*Activities:*
• A. According to the passage on statin therapy, at which hospital is Juan Pedro-Botet's lipid and vascular risk unit located?
• B. List every company from which, according to the passage on statin therapy, Pedro-Botet reports receiving lecture honoraria.

In a related editorial, Juan Pedro-Botet, MD, from the lipid and vascular risk unit at

Hospital del Mar in Barcelona, Spain, and Juan Rubiés-Prat, MD, from the department of medicine at Universitat Autònoma de Barcelona, wrote: “Clinicians should be fully informed about potential nocebo effects, including patients’ previous knowledge or perceptions of statin therapy, and discuss the evidence for [statin-associated muscle symptoms] with patients.”

They concluded that: “Given that statins are among the best evidence-based lipid-lowering tools available and suitable for many patients, prevention of intolerance is paramount. Thus, physicians should alert their patients to possible statin-associated side effects without raising negative expectations. Further, they should encourage patient understanding of the rationale for statin treatment, which could optimize and facilitate shared decision making on statin therapy.” – by Erik Swain

Disclosure: Pedro-Botet reports receiving lecture honoraria from AstraZeneca, Esteve, Ferrer, Merck, Mylan and Sanofi. Rubiés-Prat reports no relevant financial disclosures. Sever reports receiving speakers’ honoraria from Amgen and Pfizer. Please see the full study for a list of the other researchers’ relevant financial disclosures.

Entries drawn from a collection:
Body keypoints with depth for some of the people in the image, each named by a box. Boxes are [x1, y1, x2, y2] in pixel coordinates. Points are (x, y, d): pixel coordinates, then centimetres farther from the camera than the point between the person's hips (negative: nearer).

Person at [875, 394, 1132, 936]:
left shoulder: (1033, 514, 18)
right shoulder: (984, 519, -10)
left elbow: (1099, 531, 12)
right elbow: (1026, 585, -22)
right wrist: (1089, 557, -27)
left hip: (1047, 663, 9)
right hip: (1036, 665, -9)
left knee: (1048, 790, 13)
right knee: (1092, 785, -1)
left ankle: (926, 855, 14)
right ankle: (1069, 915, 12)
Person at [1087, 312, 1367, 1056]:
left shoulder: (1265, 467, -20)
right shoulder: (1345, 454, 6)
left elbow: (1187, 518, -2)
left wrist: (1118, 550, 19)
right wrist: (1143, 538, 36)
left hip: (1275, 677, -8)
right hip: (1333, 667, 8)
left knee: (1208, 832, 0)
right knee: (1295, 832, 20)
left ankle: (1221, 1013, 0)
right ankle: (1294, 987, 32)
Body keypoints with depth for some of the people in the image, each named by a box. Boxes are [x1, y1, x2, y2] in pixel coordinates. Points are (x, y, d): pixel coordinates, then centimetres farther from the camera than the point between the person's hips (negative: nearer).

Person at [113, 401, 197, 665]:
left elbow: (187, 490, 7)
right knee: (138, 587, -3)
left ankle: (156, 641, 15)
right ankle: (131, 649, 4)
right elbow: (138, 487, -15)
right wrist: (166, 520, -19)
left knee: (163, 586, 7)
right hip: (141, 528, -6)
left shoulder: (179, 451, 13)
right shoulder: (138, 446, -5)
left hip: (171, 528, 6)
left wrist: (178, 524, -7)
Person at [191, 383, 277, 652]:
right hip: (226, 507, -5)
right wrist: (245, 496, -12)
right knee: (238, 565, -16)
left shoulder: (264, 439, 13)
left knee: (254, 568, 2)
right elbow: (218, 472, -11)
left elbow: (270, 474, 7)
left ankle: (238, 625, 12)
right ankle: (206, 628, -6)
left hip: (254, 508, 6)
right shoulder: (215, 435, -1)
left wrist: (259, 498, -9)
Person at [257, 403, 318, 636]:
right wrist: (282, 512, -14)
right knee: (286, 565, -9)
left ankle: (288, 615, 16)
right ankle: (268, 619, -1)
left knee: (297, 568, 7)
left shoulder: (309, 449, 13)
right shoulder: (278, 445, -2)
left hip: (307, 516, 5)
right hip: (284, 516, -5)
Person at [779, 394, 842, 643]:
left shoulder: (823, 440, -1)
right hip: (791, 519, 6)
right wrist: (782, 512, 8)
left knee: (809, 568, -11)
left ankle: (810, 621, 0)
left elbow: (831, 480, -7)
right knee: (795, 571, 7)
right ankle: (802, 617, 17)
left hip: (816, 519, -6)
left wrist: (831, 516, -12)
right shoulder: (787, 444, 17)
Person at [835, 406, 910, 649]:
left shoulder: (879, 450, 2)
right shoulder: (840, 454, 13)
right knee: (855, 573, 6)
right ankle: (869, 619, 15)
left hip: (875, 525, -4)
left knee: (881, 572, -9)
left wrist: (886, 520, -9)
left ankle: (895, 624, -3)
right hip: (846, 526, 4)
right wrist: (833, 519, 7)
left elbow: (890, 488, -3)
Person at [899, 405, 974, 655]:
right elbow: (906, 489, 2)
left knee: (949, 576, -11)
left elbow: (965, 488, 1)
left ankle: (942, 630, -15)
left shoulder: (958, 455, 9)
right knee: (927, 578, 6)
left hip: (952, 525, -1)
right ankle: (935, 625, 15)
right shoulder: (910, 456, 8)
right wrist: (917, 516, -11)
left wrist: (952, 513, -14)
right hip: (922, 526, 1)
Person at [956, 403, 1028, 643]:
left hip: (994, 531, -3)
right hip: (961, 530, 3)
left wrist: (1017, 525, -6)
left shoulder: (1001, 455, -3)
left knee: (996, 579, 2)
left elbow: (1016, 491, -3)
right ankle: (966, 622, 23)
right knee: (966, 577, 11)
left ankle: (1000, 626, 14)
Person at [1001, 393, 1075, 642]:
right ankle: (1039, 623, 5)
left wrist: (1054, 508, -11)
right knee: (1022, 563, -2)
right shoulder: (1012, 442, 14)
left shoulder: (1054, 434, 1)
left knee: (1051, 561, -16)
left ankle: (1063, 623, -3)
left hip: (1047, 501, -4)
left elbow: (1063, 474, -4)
---
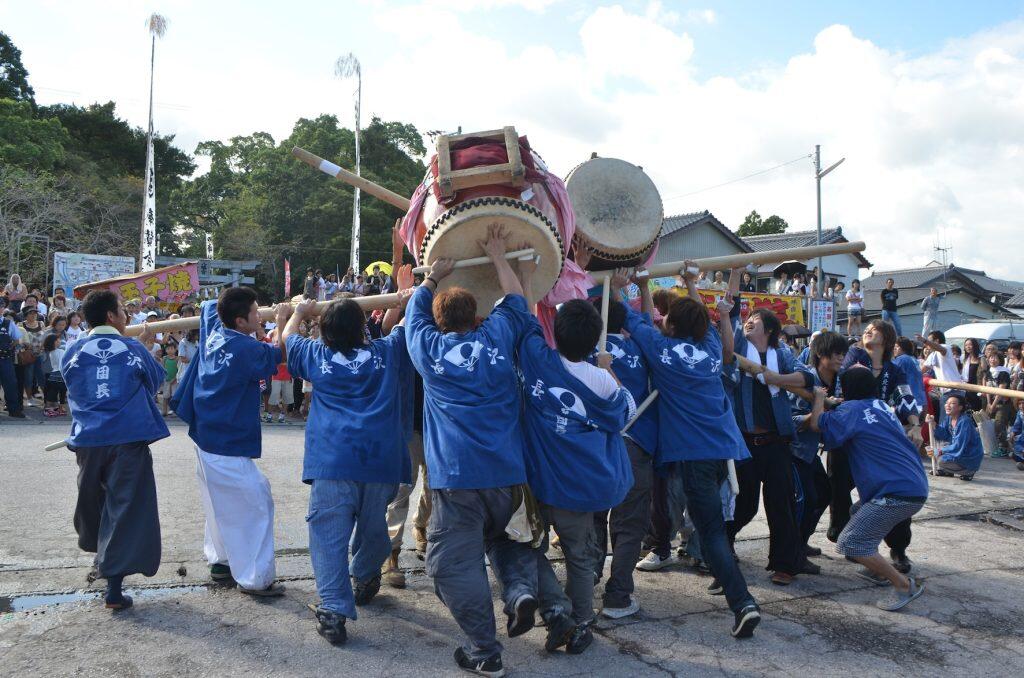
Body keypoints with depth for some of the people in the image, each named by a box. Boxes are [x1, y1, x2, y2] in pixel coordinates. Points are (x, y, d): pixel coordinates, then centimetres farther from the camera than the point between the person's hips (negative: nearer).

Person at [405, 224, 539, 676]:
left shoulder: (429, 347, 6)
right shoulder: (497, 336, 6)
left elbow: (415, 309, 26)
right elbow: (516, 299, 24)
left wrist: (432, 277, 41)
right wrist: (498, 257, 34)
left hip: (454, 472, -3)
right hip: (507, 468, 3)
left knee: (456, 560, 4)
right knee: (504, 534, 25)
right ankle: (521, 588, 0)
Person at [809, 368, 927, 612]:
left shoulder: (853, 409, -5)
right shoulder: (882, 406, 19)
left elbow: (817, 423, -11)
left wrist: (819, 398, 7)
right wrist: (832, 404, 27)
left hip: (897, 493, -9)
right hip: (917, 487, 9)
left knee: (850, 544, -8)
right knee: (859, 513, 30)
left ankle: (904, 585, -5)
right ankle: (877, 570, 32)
...
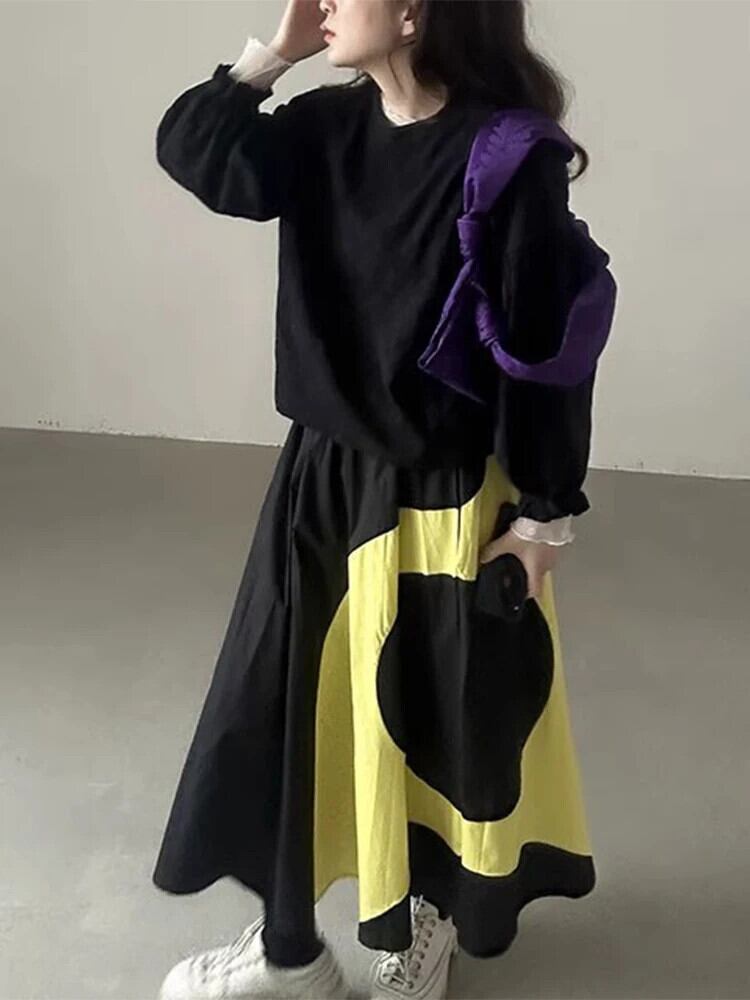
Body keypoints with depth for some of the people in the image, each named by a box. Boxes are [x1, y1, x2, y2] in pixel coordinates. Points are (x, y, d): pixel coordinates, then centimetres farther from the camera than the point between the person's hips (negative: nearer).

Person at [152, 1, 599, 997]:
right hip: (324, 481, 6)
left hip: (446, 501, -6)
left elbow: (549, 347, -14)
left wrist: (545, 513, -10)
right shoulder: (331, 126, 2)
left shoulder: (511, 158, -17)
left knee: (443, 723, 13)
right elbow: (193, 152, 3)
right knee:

*Numbered answers:*
• A. Hospital del Mar in Barcelona, Spain.

• B. AstraZeneca, Esteve, Ferrer, Merck, Mylan, Sanofi